Records from a dataset
★ ★ ★ ★ ★

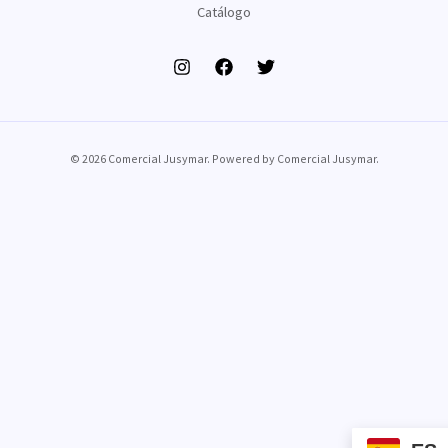
Catálogo
© 2026 Comercial Jusymar. Powered by Comercial Jusymar.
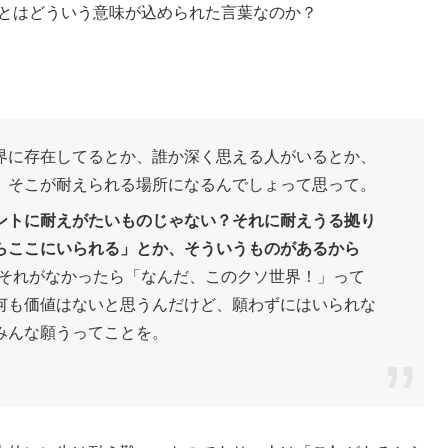
とはどういう意味が込められた言葉なのか？
界に存在してるとか、誰か深く思える人がいるとか、
、そこが耐えられる場所になるんでしょって思って。
ントに耐えがたいものじゃない？
それに耐えうる拠り
らここにいられる」とか、そういうものがあるから
それがなかったら「なんだ、このクソ世界！」って
何も価値はないと思うんだけど、願わずにはいられな
みんな願うってことを。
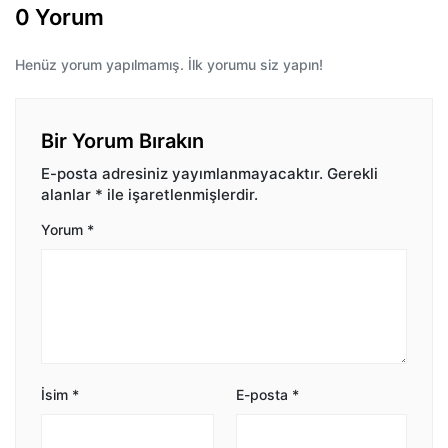
0 Yorum
Henüz yorum yapılmamış. İlk yorumu siz yapın!
Bir Yorum Bırakın
E-posta adresiniz yayımlanmayacaktır.
Gerekli
alanlar
*
ile işaretlenmişlerdir.
Yorum
*
İsim
*
E-posta
*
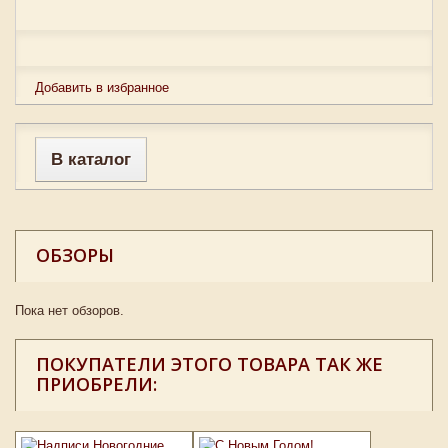
Добавить в избранное
В каталог
ОБЗОРЫ
Пока нет обзоров.
ПОКУПАТЕЛИ ЭТОГО ТОВАРА ТАК ЖЕ
ПРИОБРЕЛИ:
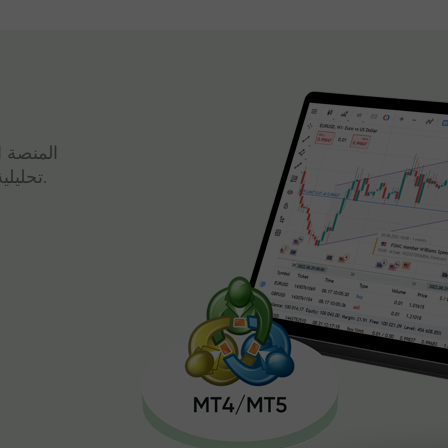
المنصة ا
تحليلية قوية وتداول سريع، كل ذلك في واجهة واحدة.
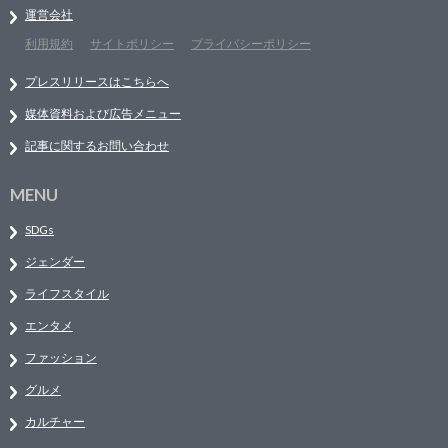
運営会社
利用規約
サイトポリシー
プライバシーポリシー
プレスリリースはこちらへ
媒体資料および広告メニュー
記事に関するお問い合わせ
MENU
SDGs
ジェンダー
ライフスタイル
エンタメ
ファッション
グルメ
カルチャー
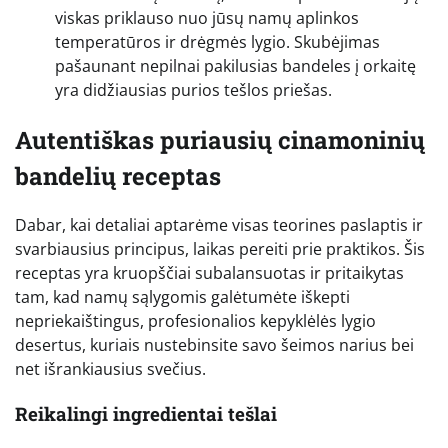
viskas priklauso nuo jūsų namų aplinkos
temperatūros ir drėgmės lygio. Skubėjimas
pašaunant nepilnai pakilusias bandeles į orkaitę
yra didžiausias purios tešlos priešas.
Autentiškas puriausių cinamoninių
bandelių receptas
Dabar, kai detaliai aptarėme visas teorines paslaptis ir
svarbiausius principus, laikas pereiti prie praktikos. Šis
receptas yra kruopščiai subalansuotas ir pritaikytas
tam, kad namų sąlygomis galėtumėte iškepti
nepriekaištingus, profesionalios kepyklėlės lygio
desertus, kuriais nustebinsite savo šeimos narius bei
net išrankiausius svečius.
Reikalingi ingredientai tešlai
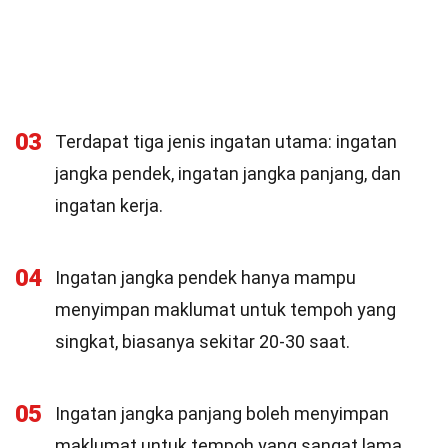
03
Terdapat tiga jenis ingatan utama: ingatan
jangka pendek, ingatan jangka panjang, dan
ingatan kerja.
04
Ingatan jangka pendek hanya mampu
menyimpan maklumat untuk tempoh yang
singkat, biasanya sekitar 20-30 saat.
05
Ingatan jangka panjang boleh menyimpan
maklumat untuk tempoh yang sangat lama,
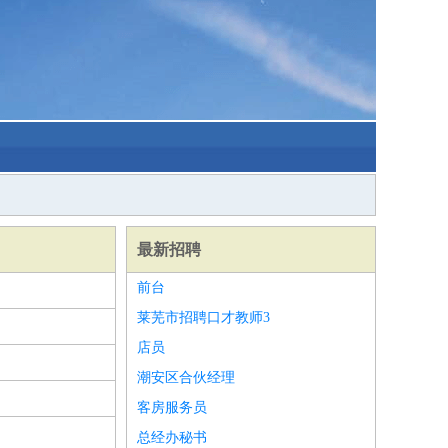
最新招聘
前台
莱芜市招聘口才教师3
店员
潮安区合伙经理
客房服务员
总经办秘书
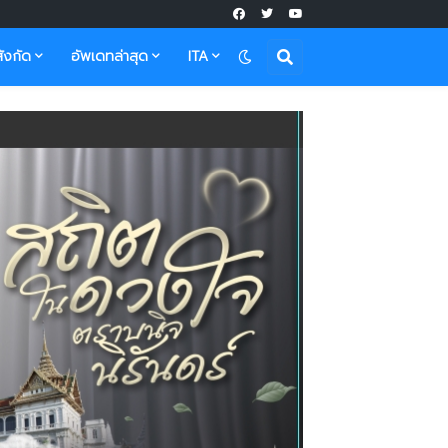
ังกัด
อัพเดทล่าสุด
ITA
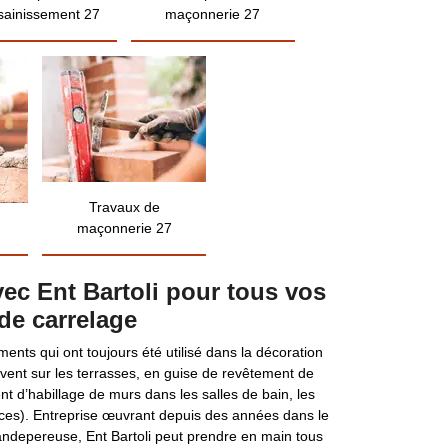
sainissement 27
maçonnerie 27
Travaux de
maçonnerie 27
ec Ent Bartoli pour tous vos
de carrelage
ents qui ont toujours été utilisé dans la décoration
vent sur les terrasses, en guise de revêtement de
nt d’habillage de murs dans les salles de bain, les
ences). Entreprise œuvrant depuis des années dans le
ndepereuse, Ent Bartoli peut prendre en main tous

★ ★ ★ ★ ★

Aim of the exercise
Print exactly the lines above that run from the one with "jangka pendek, ingatan jangka panjang, dan" down to the one with "ents qui ont", and omit the pictures.

Solution
jangka pendek, ingatan jangka panjang, dan
ingatan kerja.
04
Ingatan jangka pendek hanya mampu
menyimpan maklumat untuk tempoh yang
singkat, biasanya sekitar 20-30 saat.
05
Ingatan jangka panjang boleh menyimpan
maklumat untuk tempoh yang sangat lama,
最新招聘
前台
莱芜市招聘口才教师3
店员
潮安区合伙经理
客房服务员
总经办秘书
ังกัด
อัพเดทล่าสุด
ITA
sainissement 27
maçonnerie 27
Travaux de
maçonnerie 27
ec Ent Bartoli pour tous vos
de carrelage
ents qui ont toujours été utilisé dans la décoration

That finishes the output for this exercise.